Le péril paraissait éminent, plusieurs marins étaient d'opinion de retourner à Porto-Ferrajo. L'Empereur ordonna de continuer la navigation, ayant pour ressource, en dernier événement, soit de s'emparer de la croisière française, soit de se réfugier dans l'île de Corse, où il était assuré d'être bien reçu. Pour faciliter les manoeuvres, il ordonna de jeter à la mer tous les effets embarqués; ce qui fut exécuté joyeusement et à l'instant même.
Vers midi, le vent fraîchit un peu. À quatre heures, on se trouva à la hauteur de Livourne. Une frégate parut à cinq lieues sous le vent, une autre était sur les côtes de Corse, et un bâtiment de guerre qu'on reconnut être le brick le Zéphir, commandé par le capitaine Andrieux, venait droit, vent arrière, à la rencontre de la flotille impériale. On proposa d'abord de lui parler, et de lui faire arborer le pavillon tricolor. Cependant l'Empereur donna l'ordre aux soldats de la garde d'ôter leurs bonnets et de se cacher sous le pont, préférant passer à côté du brick sans se laisser reconnaître, et se réservant, en cas de besoin, de le faire changer de pavillon. À six heures du soir, les deux bricks passèrent bord à bord, et leurs commandans, qui se connaissaient, s'adressèrent mutuellement la parole; celui du Zéphir demanda des nouvelles de l'Empereur, et l'Empereur lui répondit lui-même avec le porte-voix, qu'il se portait à merveille.

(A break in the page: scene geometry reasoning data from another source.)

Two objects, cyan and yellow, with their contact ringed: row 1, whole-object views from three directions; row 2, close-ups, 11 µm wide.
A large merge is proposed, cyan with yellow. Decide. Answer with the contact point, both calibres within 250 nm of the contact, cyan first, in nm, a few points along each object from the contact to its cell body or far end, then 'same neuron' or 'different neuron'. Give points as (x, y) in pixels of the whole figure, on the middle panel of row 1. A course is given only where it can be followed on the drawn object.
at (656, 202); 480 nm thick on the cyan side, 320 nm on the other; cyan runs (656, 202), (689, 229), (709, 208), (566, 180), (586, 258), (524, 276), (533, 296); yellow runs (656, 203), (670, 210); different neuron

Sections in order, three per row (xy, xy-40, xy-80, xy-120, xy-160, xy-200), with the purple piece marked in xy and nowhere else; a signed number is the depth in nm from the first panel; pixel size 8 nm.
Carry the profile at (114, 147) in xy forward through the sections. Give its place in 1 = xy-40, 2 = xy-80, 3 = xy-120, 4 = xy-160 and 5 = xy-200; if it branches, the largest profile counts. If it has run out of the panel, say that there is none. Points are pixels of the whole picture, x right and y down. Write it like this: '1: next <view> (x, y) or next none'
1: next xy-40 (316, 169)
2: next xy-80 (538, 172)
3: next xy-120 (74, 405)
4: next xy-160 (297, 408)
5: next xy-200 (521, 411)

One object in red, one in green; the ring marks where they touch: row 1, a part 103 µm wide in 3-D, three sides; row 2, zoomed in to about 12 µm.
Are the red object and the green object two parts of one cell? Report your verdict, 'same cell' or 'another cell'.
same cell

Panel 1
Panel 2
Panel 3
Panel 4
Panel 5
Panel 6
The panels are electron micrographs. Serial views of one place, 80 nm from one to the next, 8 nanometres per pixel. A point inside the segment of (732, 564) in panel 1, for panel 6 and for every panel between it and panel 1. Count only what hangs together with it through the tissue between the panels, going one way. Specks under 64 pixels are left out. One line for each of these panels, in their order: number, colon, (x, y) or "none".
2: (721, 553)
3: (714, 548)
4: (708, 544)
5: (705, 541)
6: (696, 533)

Les deux bricks, allant en sens contraire, furent bientôt hors de vue, sans que le capitaine Andrieux se doutât de la précieuse proie qu'il laissait échapper.
Dans la nuit du 27 au 28, le vent continua de fraîchir. À la pointe du jour, on reconnut un bâtiment de soixante-quatorze, qui avait l'air de se diriger sur Saint-Florent ou sur la Sardaigne; on ne tarda point à s'apercevoir que ce bâtiment ne s'occupait pas du brick.
L'Empereur, avant de quitter l'île d'Elbe, avait préparé de sa main deux proclamations, l'une aux Français, l'autre à l'armée; il voulut les faire mettre au net. Son secrétaire et le général Bertrand ne pouvant réussir à les déchiffrer, furent les porter à Napoléon qui, désespérant lui-même d'y parvenir, les jeta de dépit dans la mer. Puis, après avoir rassemblé quelques momens ses idées, il dicta sur je champ à son secrétaire les deux proclamations suivantes:
PROCLAMATION.
Au golfe Juan, le 1er Mars 1815.
Napoléon, par la grâce de Dieu et les constitutions de l'Empire,
Empereur des Français, etc. etc. etc.,
À L'ARMÉE:
Soldats! Nous n'avons pas été vaincus: deux hommes sortis de nos rangs ont trahi nos lauriers, leur pays, leur prince, leur bienfaiteur.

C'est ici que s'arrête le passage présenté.